- _RECORDS_
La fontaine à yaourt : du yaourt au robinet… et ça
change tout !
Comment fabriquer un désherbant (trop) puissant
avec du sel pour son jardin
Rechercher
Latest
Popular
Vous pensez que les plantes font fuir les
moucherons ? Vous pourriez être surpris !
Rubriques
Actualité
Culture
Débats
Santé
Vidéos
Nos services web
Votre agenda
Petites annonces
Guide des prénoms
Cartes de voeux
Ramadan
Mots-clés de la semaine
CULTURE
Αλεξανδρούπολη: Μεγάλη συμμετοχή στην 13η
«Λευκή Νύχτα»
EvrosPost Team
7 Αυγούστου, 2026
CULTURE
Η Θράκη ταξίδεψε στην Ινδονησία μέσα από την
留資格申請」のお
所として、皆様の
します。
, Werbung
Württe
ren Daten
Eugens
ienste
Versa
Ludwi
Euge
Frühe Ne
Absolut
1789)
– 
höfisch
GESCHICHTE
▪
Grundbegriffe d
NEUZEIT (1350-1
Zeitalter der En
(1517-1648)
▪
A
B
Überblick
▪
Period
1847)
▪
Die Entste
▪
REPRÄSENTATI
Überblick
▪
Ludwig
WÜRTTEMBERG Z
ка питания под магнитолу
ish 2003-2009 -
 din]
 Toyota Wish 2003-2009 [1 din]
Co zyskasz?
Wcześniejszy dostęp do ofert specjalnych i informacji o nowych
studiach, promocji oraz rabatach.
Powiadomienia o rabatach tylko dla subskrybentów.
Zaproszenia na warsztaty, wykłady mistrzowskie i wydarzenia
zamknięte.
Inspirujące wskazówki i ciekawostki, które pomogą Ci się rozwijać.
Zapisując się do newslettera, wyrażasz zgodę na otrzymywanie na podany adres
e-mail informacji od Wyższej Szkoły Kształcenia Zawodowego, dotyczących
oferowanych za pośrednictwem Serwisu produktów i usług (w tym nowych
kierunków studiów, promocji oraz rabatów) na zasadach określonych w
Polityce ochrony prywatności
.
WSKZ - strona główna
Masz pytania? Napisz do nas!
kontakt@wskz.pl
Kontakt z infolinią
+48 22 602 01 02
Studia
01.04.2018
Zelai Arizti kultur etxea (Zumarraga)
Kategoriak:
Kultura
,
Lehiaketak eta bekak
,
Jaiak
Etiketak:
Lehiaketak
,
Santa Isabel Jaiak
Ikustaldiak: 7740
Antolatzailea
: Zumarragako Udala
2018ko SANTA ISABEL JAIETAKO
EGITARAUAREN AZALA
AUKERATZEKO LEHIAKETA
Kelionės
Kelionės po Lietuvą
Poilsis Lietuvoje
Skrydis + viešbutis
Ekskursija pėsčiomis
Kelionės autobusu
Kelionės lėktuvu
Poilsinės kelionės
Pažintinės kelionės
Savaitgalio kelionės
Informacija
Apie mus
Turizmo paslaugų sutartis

- _TASK_
Every entry is to be copied exactly, with none omitted.

- _WRITTEN RESPONSE_
La fontaine à yaourt : du yaourt au robinet… et ça
change tout !
Comment fabriquer un désherbant (trop) puissant
avec du sel pour son jardin
Rechercher
Latest
Popular
Vous pensez que les plantes font fuir les
moucherons ? Vous pourriez être surpris !
Rubriques
Actualité
Culture
Débats
Santé
Vidéos
Nos services web
Votre agenda
Petites annonces
Guide des prénoms
Cartes de voeux
Ramadan
Mots-clés de la semaine
CULTURE
Αλεξανδρούπολη: Μεγάλη συμμετοχή στην 13η
«Λευκή Νύχτα»
EvrosPost Team
7 Αυγούστου, 2026
CULTURE
Η Θράκη ταξίδεψε στην Ινδονησία μέσα από την
留資格申請」のお
所として、皆様の
します。
, Werbung
Württe
ren Daten
Eugens
ienste
Versa
Ludwi
Euge
Frühe Ne
Absolut
1789)
– 
höfisch
GESCHICHTE
▪
Grundbegriffe d
NEUZEIT (1350-1
Zeitalter der En
(1517-1648)
▪
A
B
Überblick
▪
Period
1847)
▪
Die Entste
▪
REPRÄSENTATI
Überblick
▪
Ludwig
WÜRTTEMBERG Z
ка питания под магнитолу
ish 2003-2009 -
 din]
 Toyota Wish 2003-2009 [1 din]
Co zyskasz?
Wcześniejszy dostęp do ofert specjalnych i informacji o nowych
studiach, promocji oraz rabatach.
Powiadomienia o rabatach tylko dla subskrybentów.
Zaproszenia na warsztaty, wykłady mistrzowskie i wydarzenia
zamknięte.
Inspirujące wskazówki i ciekawostki, które pomogą Ci się rozwijać.
Zapisując się do newslettera, wyrażasz zgodę na otrzymywanie na podany adres
e-mail informacji od Wyższej Szkoły Kształcenia Zawodowego, dotyczących
oferowanych za pośrednictwem Serwisu produktów i usług (w tym nowych
kierunków studiów, promocji oraz rabatów) na zasadach określonych w
Polityce ochrony prywatności
.
WSKZ - strona główna
Masz pytania? Napisz do nas!
kontakt@wskz.pl
Kontakt z infolinią
+48 22 602 01 02
Studia
01.04.2018
Zelai Arizti kultur etxea (Zumarraga)
Kategoriak:
Kultura
,
Lehiaketak eta bekak
,
Jaiak
Etiketak:
Lehiaketak
,
Santa Isabel Jaiak
Ikustaldiak: 7740
Antolatzailea
: Zumarragako Udala
2018ko SANTA ISABEL JAIETAKO
EGITARAUAREN AZALA
AUKERATZEKO LEHIAKETA
Kelionės
Kelionės po Lietuvą
Poilsis Lietuvoje
Skrydis + viešbutis
Ekskursija pėsčiomis
Kelionės autobusu
Kelionės lėktuvu
Poilsinės kelionės
Pažintinės kelionės
Savaitgalio kelionės
Informacija
Apie mus
Turizmo paslaugų sutartis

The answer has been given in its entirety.